The attorneys then contact the homeowner and explain that if they don’t make payment, they will receive a Notice of Default. Many homeowners mistakenly believe that receiving a Notice of Default means they have already lost their house.
Not quite.
Only when homeowners receive a Notice of Trustee Sale does the lending institution and the lawyers prepare to auction off the property, and the homeowner’s dispossession becomes imminent.
Some things to keep in mind when investing in the real estate market, particularly foreclosures:
- Banks don’t want foreclosed properties on their books and would rather sell them to interested parties;
- Real estate experts say the best profits are made before and after a foreclosure, not during the auction or bidding process;
- When contacting homeowners who have received a Notice of Default, diplomacy is crucial. Remember, you’re dealing with a very nervous homeowner who is terrified of losing their most valuable asset. Your negotiating skills will be most effective if they’re tempered with diplomacy and compassion.

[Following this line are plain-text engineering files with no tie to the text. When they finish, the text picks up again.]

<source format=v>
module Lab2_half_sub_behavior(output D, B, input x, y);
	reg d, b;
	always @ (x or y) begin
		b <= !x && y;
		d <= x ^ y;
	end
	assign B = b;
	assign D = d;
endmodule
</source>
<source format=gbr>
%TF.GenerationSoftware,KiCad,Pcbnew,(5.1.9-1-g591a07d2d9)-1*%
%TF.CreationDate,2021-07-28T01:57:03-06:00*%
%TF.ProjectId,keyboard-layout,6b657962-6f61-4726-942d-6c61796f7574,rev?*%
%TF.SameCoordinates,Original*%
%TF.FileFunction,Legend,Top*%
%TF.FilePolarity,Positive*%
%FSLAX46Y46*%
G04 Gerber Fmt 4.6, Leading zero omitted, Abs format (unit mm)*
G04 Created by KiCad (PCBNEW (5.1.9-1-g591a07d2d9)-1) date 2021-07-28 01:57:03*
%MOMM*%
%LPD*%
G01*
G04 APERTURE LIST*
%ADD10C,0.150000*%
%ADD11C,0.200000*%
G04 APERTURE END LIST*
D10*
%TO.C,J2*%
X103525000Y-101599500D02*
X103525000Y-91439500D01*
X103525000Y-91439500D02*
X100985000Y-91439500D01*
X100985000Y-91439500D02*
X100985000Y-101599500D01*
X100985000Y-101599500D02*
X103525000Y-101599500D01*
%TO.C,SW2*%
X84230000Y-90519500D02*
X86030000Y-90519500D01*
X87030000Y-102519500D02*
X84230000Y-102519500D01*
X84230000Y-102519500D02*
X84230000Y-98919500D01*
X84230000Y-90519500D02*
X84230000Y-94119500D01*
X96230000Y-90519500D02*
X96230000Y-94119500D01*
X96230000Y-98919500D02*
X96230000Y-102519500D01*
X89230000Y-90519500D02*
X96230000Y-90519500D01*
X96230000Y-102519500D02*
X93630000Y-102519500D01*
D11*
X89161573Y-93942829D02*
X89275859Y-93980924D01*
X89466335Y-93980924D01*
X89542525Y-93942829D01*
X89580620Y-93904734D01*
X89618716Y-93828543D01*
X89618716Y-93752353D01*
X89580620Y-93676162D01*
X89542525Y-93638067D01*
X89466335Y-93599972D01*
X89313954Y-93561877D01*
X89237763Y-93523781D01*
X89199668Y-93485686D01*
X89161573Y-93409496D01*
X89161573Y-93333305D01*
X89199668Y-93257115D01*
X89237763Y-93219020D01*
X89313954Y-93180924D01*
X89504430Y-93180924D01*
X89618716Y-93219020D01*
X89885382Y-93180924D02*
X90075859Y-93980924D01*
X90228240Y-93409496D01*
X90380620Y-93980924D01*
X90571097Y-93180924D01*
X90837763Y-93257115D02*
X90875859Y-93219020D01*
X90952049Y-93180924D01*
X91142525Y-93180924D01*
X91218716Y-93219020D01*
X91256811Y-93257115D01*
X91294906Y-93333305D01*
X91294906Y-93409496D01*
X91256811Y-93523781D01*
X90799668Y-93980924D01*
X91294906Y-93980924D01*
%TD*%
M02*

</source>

We haven’t covered everything you need to know about foreclosures. If you’re serious about investing in the real estate market, you should make an effort to join a real estate club or attend seminars. The more you read about foreclosures, the better, because in this business, you’ll need more knowledge, not less. As some say, “A little knowledge is a dangerous thing.”
Intrigued by Notes?
Notes are another way of investing in the real estate market. Not many people delve into notes because they aren’t fully understood by everyone.
A real estate note is a document (some call it a “contract”) entered into by two parties that stipulates a promise to pay after a specified period of time. These parties are usually the seller and buyer of a property.

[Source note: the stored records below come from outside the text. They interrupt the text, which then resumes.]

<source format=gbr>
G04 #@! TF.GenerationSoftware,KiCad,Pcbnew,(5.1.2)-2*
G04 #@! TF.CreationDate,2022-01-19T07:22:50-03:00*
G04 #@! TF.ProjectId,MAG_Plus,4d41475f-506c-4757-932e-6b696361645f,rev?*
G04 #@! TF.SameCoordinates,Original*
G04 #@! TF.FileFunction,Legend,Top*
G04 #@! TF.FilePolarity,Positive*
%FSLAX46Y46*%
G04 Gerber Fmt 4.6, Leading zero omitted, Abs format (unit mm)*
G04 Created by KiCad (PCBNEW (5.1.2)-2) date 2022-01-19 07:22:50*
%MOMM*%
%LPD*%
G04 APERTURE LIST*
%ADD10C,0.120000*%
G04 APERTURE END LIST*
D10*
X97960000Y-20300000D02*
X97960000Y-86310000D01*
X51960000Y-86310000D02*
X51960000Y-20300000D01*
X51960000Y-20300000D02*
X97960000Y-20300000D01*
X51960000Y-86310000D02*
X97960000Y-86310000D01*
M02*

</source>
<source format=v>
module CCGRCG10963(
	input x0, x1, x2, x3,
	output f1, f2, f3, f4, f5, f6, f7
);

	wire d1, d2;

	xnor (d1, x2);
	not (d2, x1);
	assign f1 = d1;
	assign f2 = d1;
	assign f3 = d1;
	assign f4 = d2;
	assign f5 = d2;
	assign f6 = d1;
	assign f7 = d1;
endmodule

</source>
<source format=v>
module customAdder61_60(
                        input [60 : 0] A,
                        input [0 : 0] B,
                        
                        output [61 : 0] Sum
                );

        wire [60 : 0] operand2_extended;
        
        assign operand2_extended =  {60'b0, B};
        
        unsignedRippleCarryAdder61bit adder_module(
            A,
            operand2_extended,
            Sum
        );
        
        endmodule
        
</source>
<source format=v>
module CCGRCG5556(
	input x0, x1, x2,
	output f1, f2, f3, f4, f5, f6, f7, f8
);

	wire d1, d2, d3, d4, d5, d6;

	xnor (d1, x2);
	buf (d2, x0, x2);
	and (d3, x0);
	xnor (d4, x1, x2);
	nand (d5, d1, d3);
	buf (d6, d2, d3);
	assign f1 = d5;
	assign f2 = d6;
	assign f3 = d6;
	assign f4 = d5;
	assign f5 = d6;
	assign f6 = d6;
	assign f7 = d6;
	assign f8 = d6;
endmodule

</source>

When you hear the terms trust deed, debt instrument, discounted mortgages, or cash flow, these refer to real estate notes. Notes are financial instruments that encompass mortgages, deeds, tax lien certificates, leases, credit card charge-offs, and more. This isn’t a complete list, but suffice it to say that notes are negotiated across various industries. The key things to remember are the “promise to pay” and the “specified agreed-upon time.”
Anyone—whether you or I—can buy notes either to add to our personal portfolios or sell them on the market. To maximize your investment, real estate advisor Robert Allen encourages investors to hold “healthy” notes. By “healthy,” he means notes that don’t require collateral, carry an attractive rate of interest, have terms agreeable to both parties, and require little or no monthly payments.

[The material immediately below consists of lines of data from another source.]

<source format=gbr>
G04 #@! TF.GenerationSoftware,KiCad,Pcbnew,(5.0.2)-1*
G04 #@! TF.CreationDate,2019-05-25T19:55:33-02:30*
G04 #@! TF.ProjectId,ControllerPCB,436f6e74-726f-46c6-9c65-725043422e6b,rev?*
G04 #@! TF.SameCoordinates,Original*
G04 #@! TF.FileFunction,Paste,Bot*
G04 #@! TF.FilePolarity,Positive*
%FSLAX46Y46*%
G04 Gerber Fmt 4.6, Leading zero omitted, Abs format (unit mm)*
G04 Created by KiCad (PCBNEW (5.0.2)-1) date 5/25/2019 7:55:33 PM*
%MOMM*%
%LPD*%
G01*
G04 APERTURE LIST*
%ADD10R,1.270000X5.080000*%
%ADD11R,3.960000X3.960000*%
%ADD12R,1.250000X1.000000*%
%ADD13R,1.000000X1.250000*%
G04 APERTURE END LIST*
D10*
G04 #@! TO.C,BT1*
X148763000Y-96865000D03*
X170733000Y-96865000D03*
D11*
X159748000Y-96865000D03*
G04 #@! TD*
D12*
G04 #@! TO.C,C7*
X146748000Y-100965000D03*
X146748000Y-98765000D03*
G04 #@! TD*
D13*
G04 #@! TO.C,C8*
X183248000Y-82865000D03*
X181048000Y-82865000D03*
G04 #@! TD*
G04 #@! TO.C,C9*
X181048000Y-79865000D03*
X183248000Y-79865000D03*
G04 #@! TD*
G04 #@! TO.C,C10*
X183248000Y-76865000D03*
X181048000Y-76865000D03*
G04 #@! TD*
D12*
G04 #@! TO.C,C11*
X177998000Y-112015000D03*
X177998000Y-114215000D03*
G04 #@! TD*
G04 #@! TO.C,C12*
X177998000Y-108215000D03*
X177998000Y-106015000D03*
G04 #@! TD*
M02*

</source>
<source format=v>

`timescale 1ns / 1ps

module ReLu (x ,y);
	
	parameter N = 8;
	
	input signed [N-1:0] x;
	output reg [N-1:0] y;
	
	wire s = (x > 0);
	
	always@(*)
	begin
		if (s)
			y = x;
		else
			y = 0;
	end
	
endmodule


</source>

Investing in the Real Estate Market: A Few Rules
Those who have dabbled in real estate investing and tasted success often become overconfident, ignoring the perils involved. It’s especially hard to warn people of these dangers when there’s a real estate boom and investments are at fever pitch.
Like any industry, however, real estate is subject to market whims and the basic principles of supply and demand. The state of the economy and the job market also directly affect real estate (when people lose their jobs, they can’t afford mortgage payments).
- Know the cardinal rules and educate yourself through literature, networking, seminars, and by mastering the vocabulary of real estate. Some of these rules include:
- Patience. Real estate is both an art and a science and must not be taken lightly. You may hear about quick returns achieved by some investors, but these are usually the result of years of study and keeping an ear to the ground, regardless of market cycles;
- Negotiating skills. Ask real estate gurus about negotiation rules—there are plenty of them. Mastering and applying each rule is crucial. You want to gain the upper hand in any transaction;
- A genuine liking for people. Building a solid networking circle is key;
- Hard work. Real estate is not a 9-to-5 job. It’s 24/7, and you’ll often have to forgo happy hour with friends in favor of pounding the pavement;
- Master the lingo. Know not just real estate, but also banking, taxation, and legal terms;
- Know when to walk away from a bad deal.